L’entreprise est dans un ambitieux projet d’acquisition progressif des locomotives neuves de fabrication chinoise dont une bonne vingtaine sur fonds du gouvernement congolais, contre 18 sur financement de la Banque mondiale. Cette dernière soutient financièrement le gouvernement de la RDC dans le projet sectoriel, Projet de transport multimodal (PTM). Le gouvernement a accordé à la SNCC SA des exonérations des droits de douane et autres taxes qui représenteraient quelque 5 millions de dollars l’an. Une goutte d’eau au regard de ce que rapporte l’axe Lubumbashi-Kananga, selon des sources au département de la région nord de la SNCC SA. La feuille de route de la Société nationale des chemins de fer accorde, en effet, une place de choix à la relance des activités en direction du Kasaï Oriental.
Dans ce plan de travail avec l’axe de Mbuji Mayi, la SNCC veut diminuer les délais d’acheminement des marchandises et ne plus avoir de grandes quantités de produits manufacturés, qui traînent dans ses entrepôts. Dans un premier temps, des locomotives avaient été prises en location, pour résoudre les urgences.
Recettes alternatives
Dans l’entre-temps la SNCC SA s’emploie à faire davantage du lobbying à travers son bureau syndical en vue de reprendre le monopole du transport des minerais dans la province du Katanga.
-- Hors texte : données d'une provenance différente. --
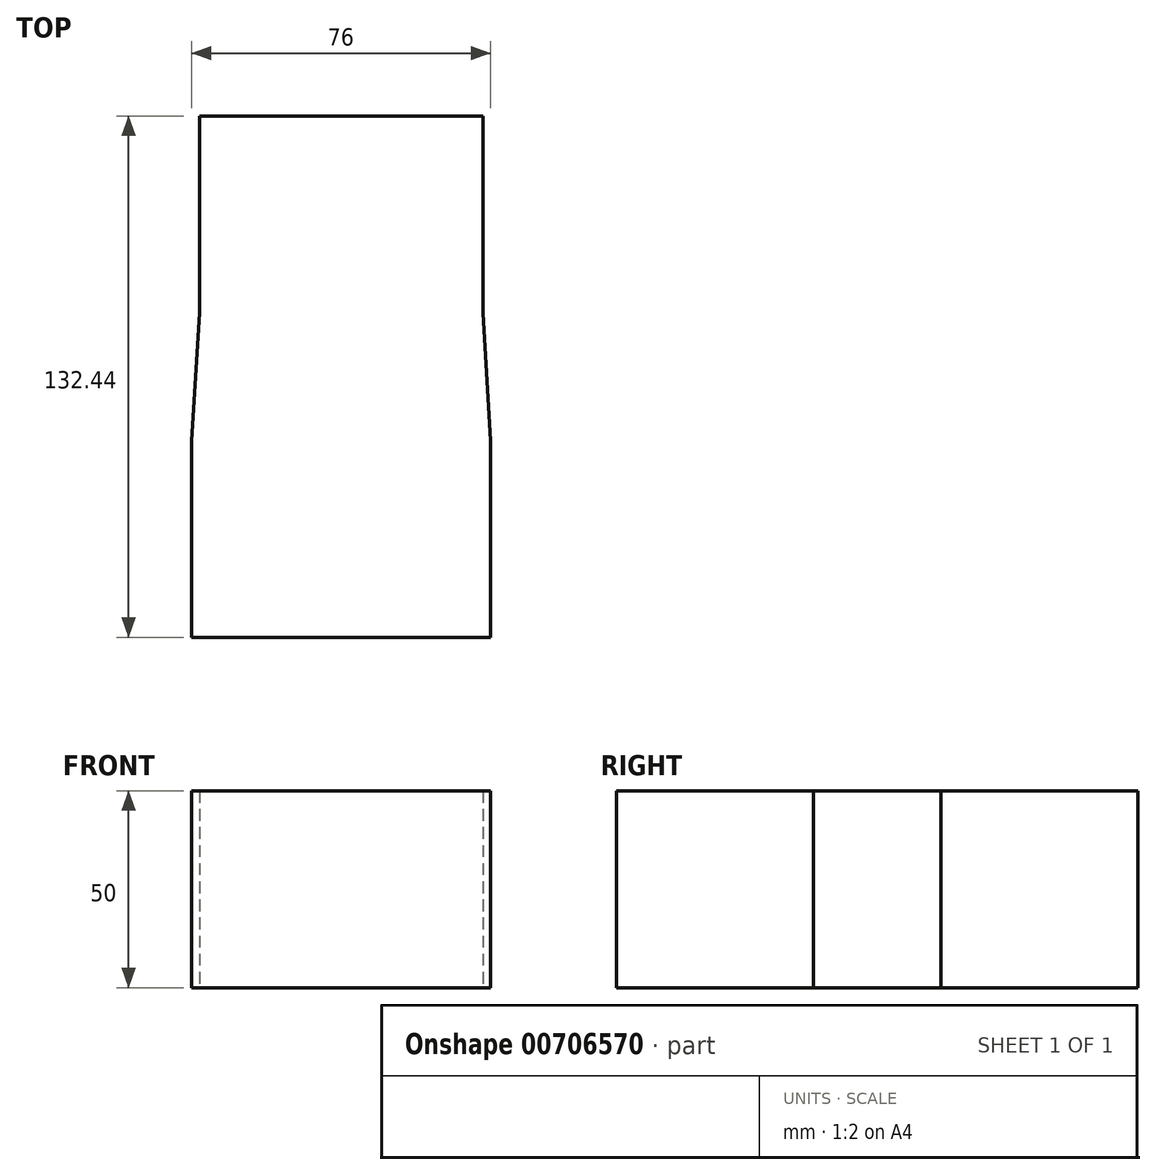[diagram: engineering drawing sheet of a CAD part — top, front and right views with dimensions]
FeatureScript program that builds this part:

Sinon que le gouvernement impose une taxe aux transporteurs des minerais par la voie routière qui les contraindrait à rétrocéder 30 % de ces recettes à la SNCC SA. Avec les cours mondiaux des mines dont le cuivre et le cobalt qui sont repartis au galop, la SNCC a un gros coup à jouer. Au moins 1,5 million de tonnes du métal rouge devraient être exportés l’an si les cours du cuivre se maintiennent au niveau actuel, autour de 7 000 dollars la tonne métrique. Le chemin de fer sera déterminant pour gagner en temps et en dépenses d’autant plus que le tronçon Dilolo-Lobitio a été rouvert au trafic, après une trentaine d’années de fermeture, en raison de la guerre civile, qui a ravagé cette partie de l’Angola.
Les exportateurs et autres importateurs ne vont plus emprunter les voies qui passent par l’Afrique du Sud et la Tanzanie, moins encore la liaison de l’Ouest, longue de 2000 km, qui débouchait par Matadi. Le développement des grands corridors ferroviaires inter-régions ou inter-continents a été, l’on se souviendra, la principale recommandation du 3e Congrès mondial du fret ferroviaire qui s’est tenu en 2014 à Tanger, au Maroc, sous la houlette de l’Union internationale des chemins de fer (UIC) et de l’Office marocain des chemins de fer (ONCF). Mais la RDC peine, près de deux ans, à réhabiliter un petit tronçon d’une vingtaine de km qui relie le réseau SNCC à la voie de Lobito.